You have to implement the median logic by yourself, as there is no directly
implementation from Spark. You can use RDD API, if you are using 1.6.x, or
dataset if 2.x
The following example gives you an idea how to calculate the median using
dataset API. You can even change the code to add additional logic to calculate
the diff of every value with the median.
scala> spark.version
res31: String = 2.1.0
scala> val ds = Seq((100,0.43),(100,0.33),(100,0.73),(101,0.29),(101,0.96),
(101,0.42),(101,0.01)).toDF("id","value").as[(Int, Double)]
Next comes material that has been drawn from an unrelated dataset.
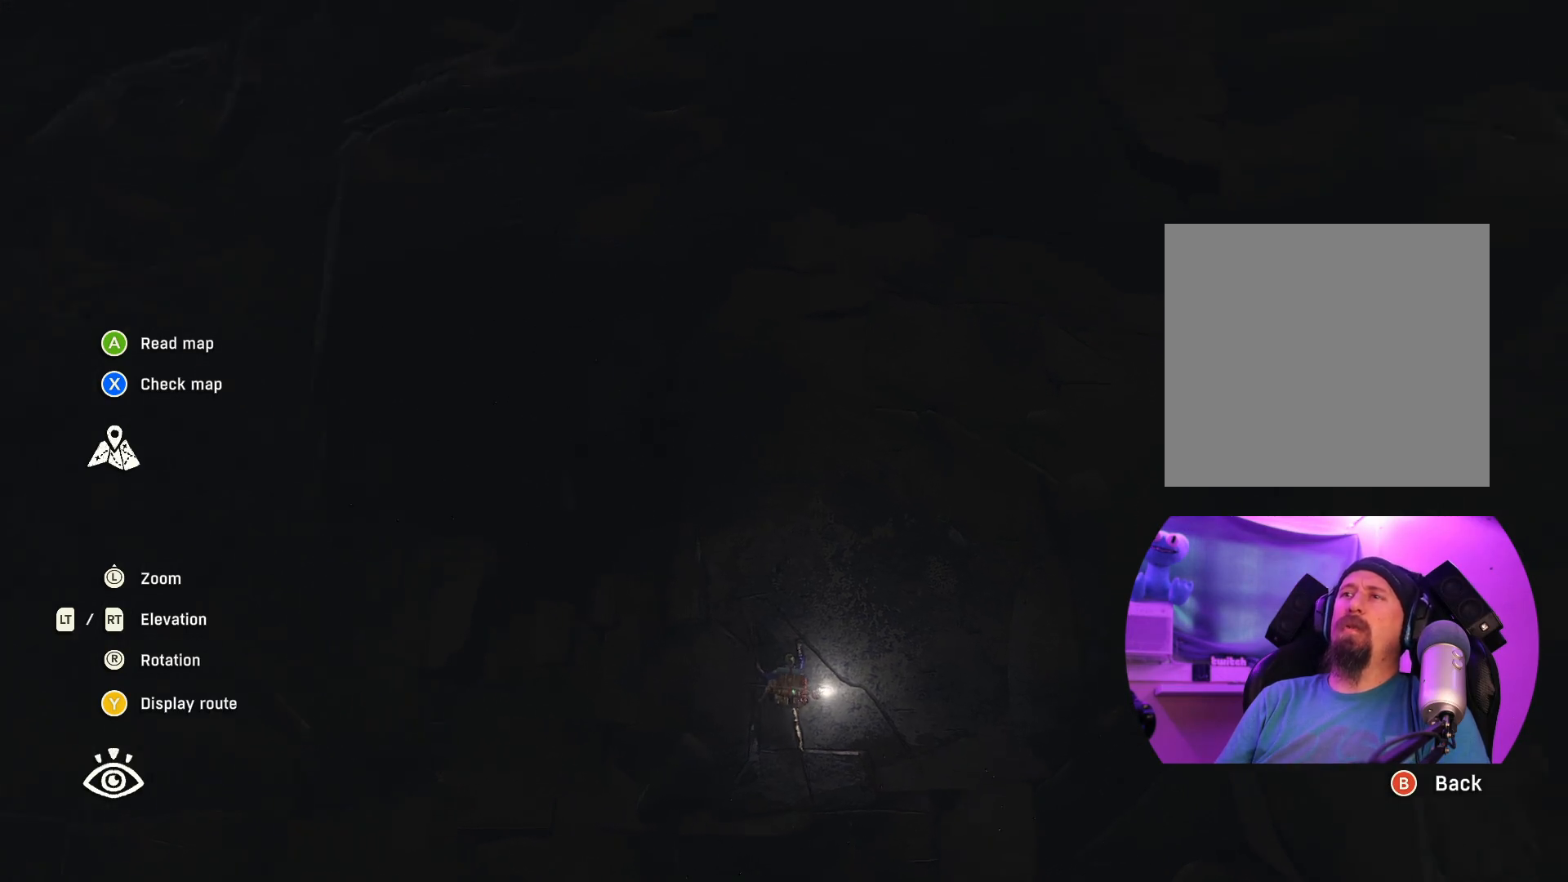
{"buttons": [], "left_stick": "center", "right_stick": "up", "events": [[117, "right_stick", "center"], [484, "right_stick", "up"]]}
ds: org.apache.spark.sql.Dataset[(Int, Double)] = [id: int, value: double]
scala> ds.show
+---+-----+
| id|value|
+---+-----+
|100| 0.43|
|100| 0.33|
|100| 0.73|
|101| 0.29|
|101| 0.96|
|101| 0.42|
|101| 0.01|
+---+-----+
scala> def median(seq: Seq[Double]) = {
| val size = seq.size
| val sorted = seq.sorted
| size match {
| case even if size % 2 == 0 => (sorted((size-2)/2) + sorted(size/2))
/ 2
| case odd => sorted((size-1)/2)
| }
| }
median: (seq: Seq[Double])Double
scala> ds.groupByKey(_._1).mapGroups((id, iter) => (id,
median(iter.map(_._2).toSeq))).show
+---+-----+
| _1| _2|
+---+-----+
|101|0.355|
|100| 0.43|
+---+-----+
Yong
________________________________
From: ayan guha <guha.a...@gmail.com>
Sent: Wednesday, March 22, 2017 7:23 PM
To: Craig Ching
Cc: Yong Zhang; user@spark.apache.org
Subject: Re: calculate diff of value and median in a group
I would suggest use window function with partitioning.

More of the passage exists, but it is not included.